The pump stations were built at Kwamakutha, Pietermaritzburg and Ladysmith in KwaZulu-Natal. A network of 40 cm pipelines linking to the bigger pipeline had also been completed, Molefe said.

The entire R23.4 billion NMPP would be finished when the terminal at Jameson Park, and another at Island View in the port of Durban, were completed within the next 18 months.

Until then the NMPP would be able to operate at only 50% of its total capacity.

Once complete, the pipeline would be able to transport 95 and 93 unleaded petrol, 500 and 50ppm diesel and jet fuel on behalf of its customers, South African oil companies.

Molefe said the NMPP would fulfil two of Transnet's commitments: to ensure inland market demand was met and to reduce the number of tankers on the roads, reducing traffic congestion.

It would also ensure a sufficient supply of fuel to inland areas, particularly the economic hub of Gauteng.

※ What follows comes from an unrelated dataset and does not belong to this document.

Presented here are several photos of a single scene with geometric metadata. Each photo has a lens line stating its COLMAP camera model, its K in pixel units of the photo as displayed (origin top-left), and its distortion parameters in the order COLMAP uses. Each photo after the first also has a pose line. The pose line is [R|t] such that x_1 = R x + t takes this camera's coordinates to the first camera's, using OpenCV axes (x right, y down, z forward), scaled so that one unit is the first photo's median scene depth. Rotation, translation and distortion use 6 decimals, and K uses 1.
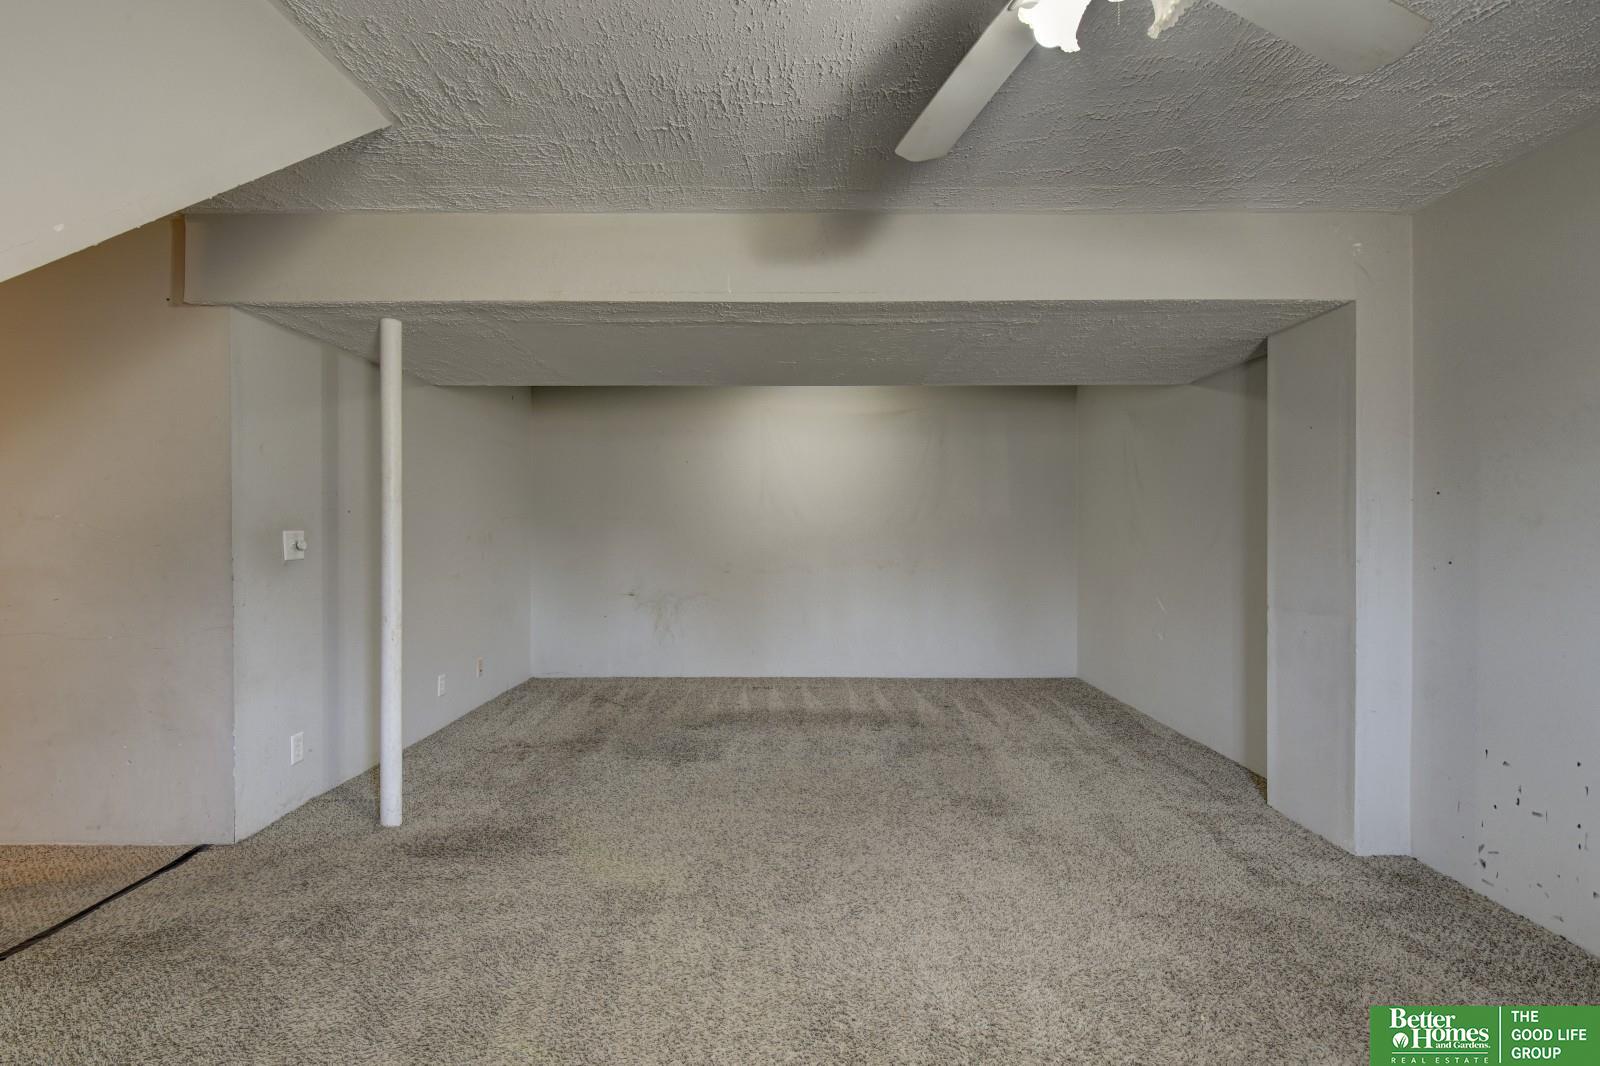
lens RADIAL K [[722.1, 0, 798.3], [0, 722.1, 527.7], [0, 0, 1]] dist [0.003086, -0.002510]
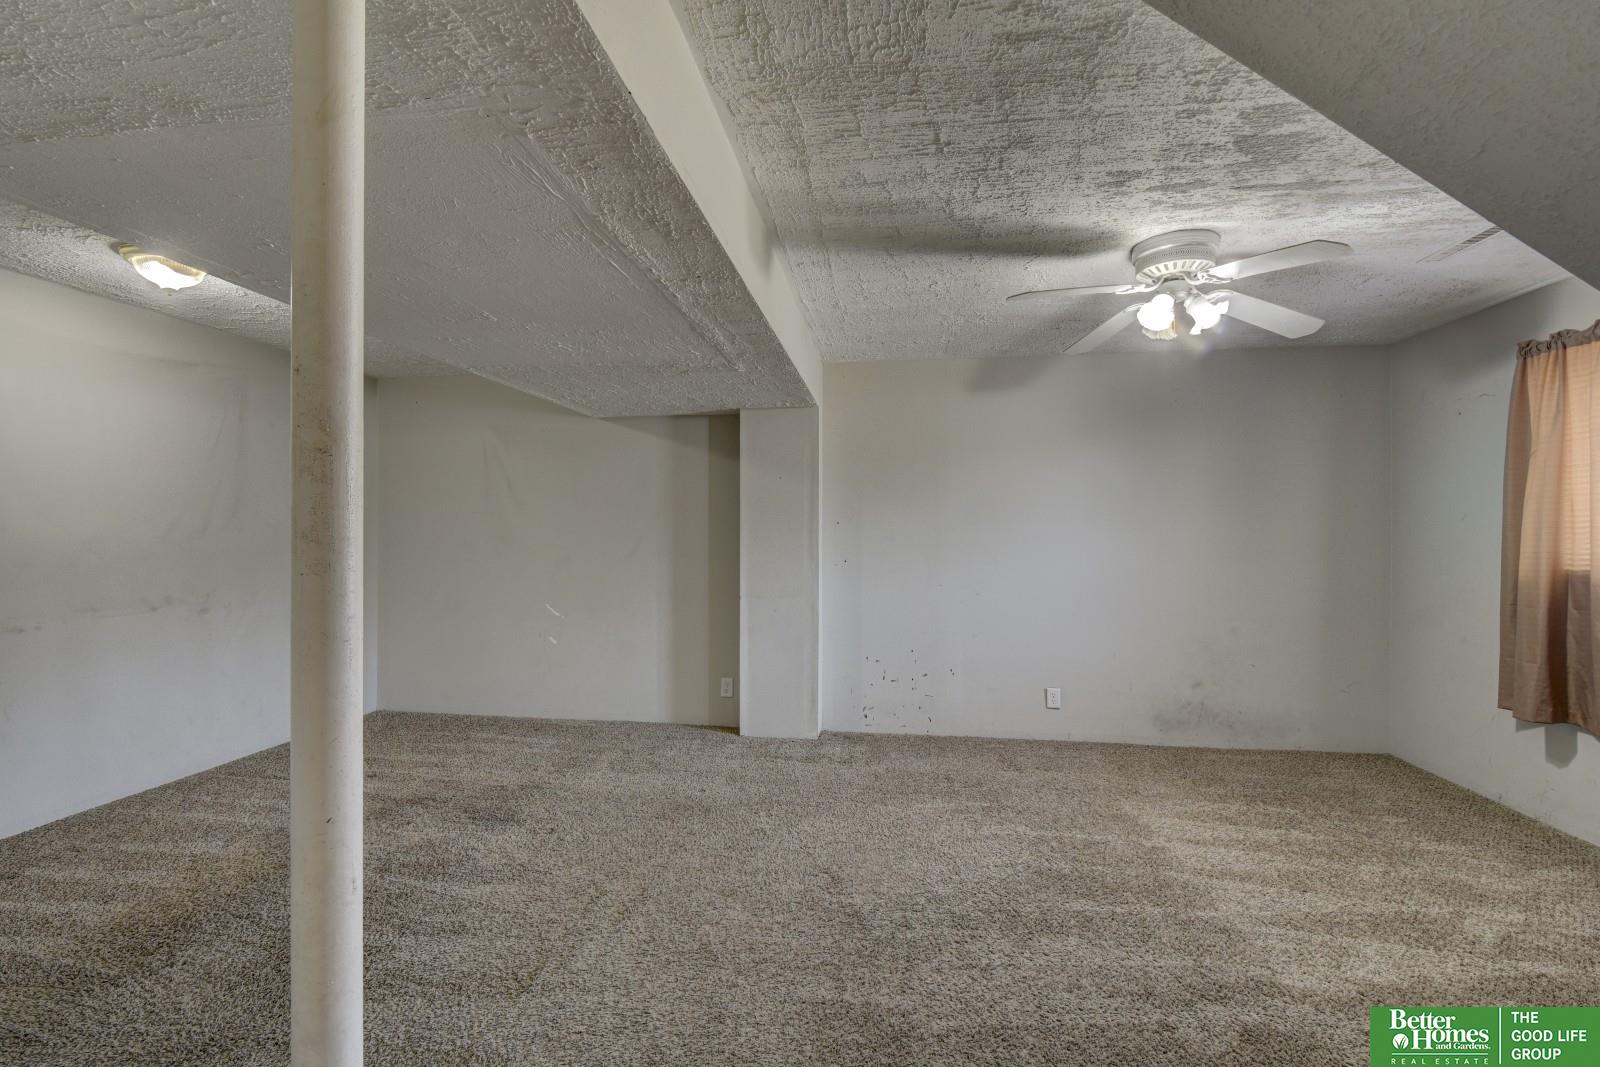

"Over a billion rand a day [is lost] to the economy if we're without fuel," said Moira Moses, group executive of Transnet Capital Projects.

The new pipeline would take over from the Durban-Johannesburg pipeline – in operation since 1965 – which was working at maximum capacity but unable to meet demand, and nearing the end of its lifespan.

The NMPP was expected to last more than 50 years.

During construction, the NMPP was safely laid across 50 rivers, and met environmental requirements in some 100km of wetlands.

"We even dammed the Vaal River to build," said Neville Eve, general manager of the pipeline project.

Once the NMPP was in full use, it could lead to a 60% drop in the number of fuel tankers on South African roads, Transnet said.

The NMPP was built in response to the Moerane commission report on fuel shortages in 2005.

The report found additional pipeline capacity was "urgently required to supply the inland markets" and recommended that Petronet (now Transnet Pipelines) develop a new pipeline from Durban to Gauteng.

The department of minerals and energy in 2007 – in its strategic document 'The Energy Security Master Plan: Liquid Fuels' – said its single most important recommendation on infrastructure investment in the South African liquid fuels sector in the next five years was the approval of an appropriately sized, properly integrated pipeline.